Feature request: use sha or md5 to hash a pathlib.Path

Question

Feature request: use sha or md5 to hash a pathlib.Path

saludes opened this issue 3 years ago · comments

Assume we have a lenghty operation depending on the content of a big file.
Hashing the path (as in pathlib.Path) will give us only a hash on the file name.
What if the file grows in time by appends?

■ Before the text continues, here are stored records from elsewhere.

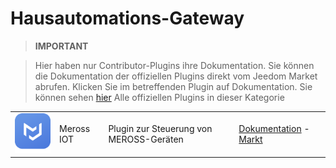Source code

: 
# Hausautomations-Gateway


>**IMPORTANT**

>Hier haben nur Contributor-Plugins ihre Dokumentation. Sie können die Dokumentation der offiziellen Plugins direkt vom Jeedom Market abrufen. Klicken Sie im betreffenden Plugin auf Dokumentation.
>Sie können sehen [hier](https://market.jeedom.com/index.php?v=d&p=market&type=plugin&categorie=home+automation+protocol) Alle offiziellen Plugins in dieser Kategorie

| | | | |
|--- | --- | --- | ---|
|<img src="MerossIOT/MerossIOT_icon.png" class="pluginLogo" width="100" />|Meross IOT|Plugin zur Steuerung von MEROSS-Geräten|[Dokumentation](https://Jeremie-C.github.io/plugin-MerossIOT/de_DE/index) - [Markt](https://market.jeedom.com/index.php?v=d&p=market_display&id=3855)|
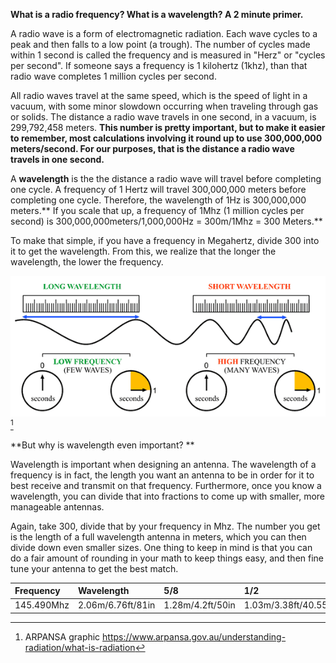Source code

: 

**What is a radio frequency? What is a wavelength? A 2 minute primer.**

A radio wave is a form of electromagnetic radiation. Each wave cycles to a peak and then falls to a low point \(a trough\). The number of cycles made within 1 second is called the frequency and is measured in "Herz" or "cycles per second". If someone says a frequency is 1 kilohertz \(1khz\), than that radio wave completes 1 million cycles per second. 

All radio waves travel at the same speed, which is the speed of light in a vacuum, with some minor slowdown occurring when traveling through gas or solids. The distance a radio wave travels in one second, in a vacuum, is 299,792,458 meters. **This number is pretty important, but to make it easier to remember, most calculations involving it round up to use 300,000,000 meters/second. For our purposes, that is the distance a radio wave travels in one second.**

A **wavelength** is the the distance a radio wave will travel before completing one cycle. A frequency of 1 Hertz will travel 300,000,000 meters before completing one cycle. Therefore, the wavelength of 1Hz is 300,000,000 meters.** If you scale that up, a frequency of 1Mhz \(1 million cycles per second\) is 300,000,000meters/1,000,000Hz = 300m/1Mhz = 300 Meters.** 

To make that simple, if you have a frequency in Megahertz, divide 300 into it to get the wavelength. From this, we realize that the longer the wavelength, the lower the frequency. 



![](/assets/auwavelength.png)[^1]

**But why is wavelength even important? **

Wavelength is important when designing an antenna. The wavelength of a frequency is in fact, the length you want an antenna to be in order for it to best receive and transmit on that frequency. Furthermore, once you know a wavelength, you can divide that into fractions to come up with smaller, more manageable antennas.

Again, take 300, divide that by your frequency in Mhz. The number you get is the length of a full wavelength antenna in meters, which you can then divide down even smaller sizes. One thing to keep in mind is that you can do a fair amount of rounding in your math to keep things easy, and then fine tune your antenna to get the best match. 

| Frequency | Wavelength | 5/8 | 1/2 | 1/4 |
| :--- | :--- | :--- | :--- | :--- |
| 145.490Mhz | 2.06m/6.76ft/81in | 1.28m/4.2ft/50in | 1.03m/3.38ft/40.55in | .52m/1.7ft/19.5in |





[^1]: ARPANSA graphic https://www.arpansa.gov.au/understanding-radiation/what-is-radiation

[^2]: Chart from http://www.richardsradios.co.uk/freqwave.html


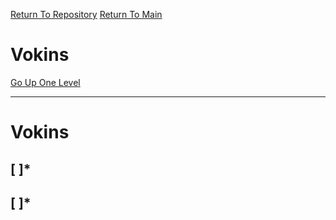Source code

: [Return To Repository](https://github.com/deathbybandaid/piholeparser/)
[Return To Main](https://github.com/deathbybandaid/piholeparser/blob/master/RecentRunLogs/Mainlog.md)
# Vokins
[Go Up One Level](https://github.com/deathbybandaid/piholeparser/blob/master/RecentRunLogs/TopLevelScripts/.md)
____________________________________
# Vokins
## [ ]*
## [ ]*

It will be useful to have it hashed automatically by sha/md5 on the content or maybe a combination of date/size as suggested in https://stackoverflow.com/questions/1761607/what-is-the-fastest-hash-algorithm-to-check-if-two-files-are-equal

Qing · Answer 1 · Tue Apr 27 2021 16:48:57 GMT+0800 (China Standard Time)

you can use hash_params

def md5(args, kwargs):
    """
    :return md5 string
    """
    filepath = args[0]
    hash_md5 = hashlib.md5()

    with open(filepath, "rb") as f:
        for chunk in iter(lambda: f.read(4096), b""):
            hash_md5.update(chunk)
    res = hash_md5.hexdigest()
    return res

@cachier(hash_params=md5)
def foo(filepath):
    return 111

Jordi Saludes · Answer 2 · Tue Apr 27 2021 18:41:54 GMT+0800 (China Standard Time)

Yes, I know; but I think it will be a fine feature to provide it as default for Path s

Shay Palachy-Affek · Answer 3 · Sat May 01 2021 16:08:42 GMT+0800 (China Standard Time)

It would definitely need to be a VERY optional feature, and not a default one, because the assumption that if someone provides the wrapped function with a Path object your'e allowed to just open it and read it through (which is what hashing file content requires) is EXTREMELY problematic. Functions can do a lot of things with Path objects which are not reading file content, and other parts of the program or code might even assume that they do not read them, or perform ANY king of I/O.

So what's missing here, before this specific feature, is a feature that defines "plugins", or some other way to customize argument handling, that is a bit more fine-grained than the existing hash_params features. For most use cases, hash_params sounds like enough.

Shay Palachy-Affek · Answer 4 · Sat May 01 2021 16:10:00 GMT+0800 (China Standard Time)

I'm closing this because I feel this is ill-fitted for a feature, but users should feel free to open this issue again and engage in a discussion and provide suggestions.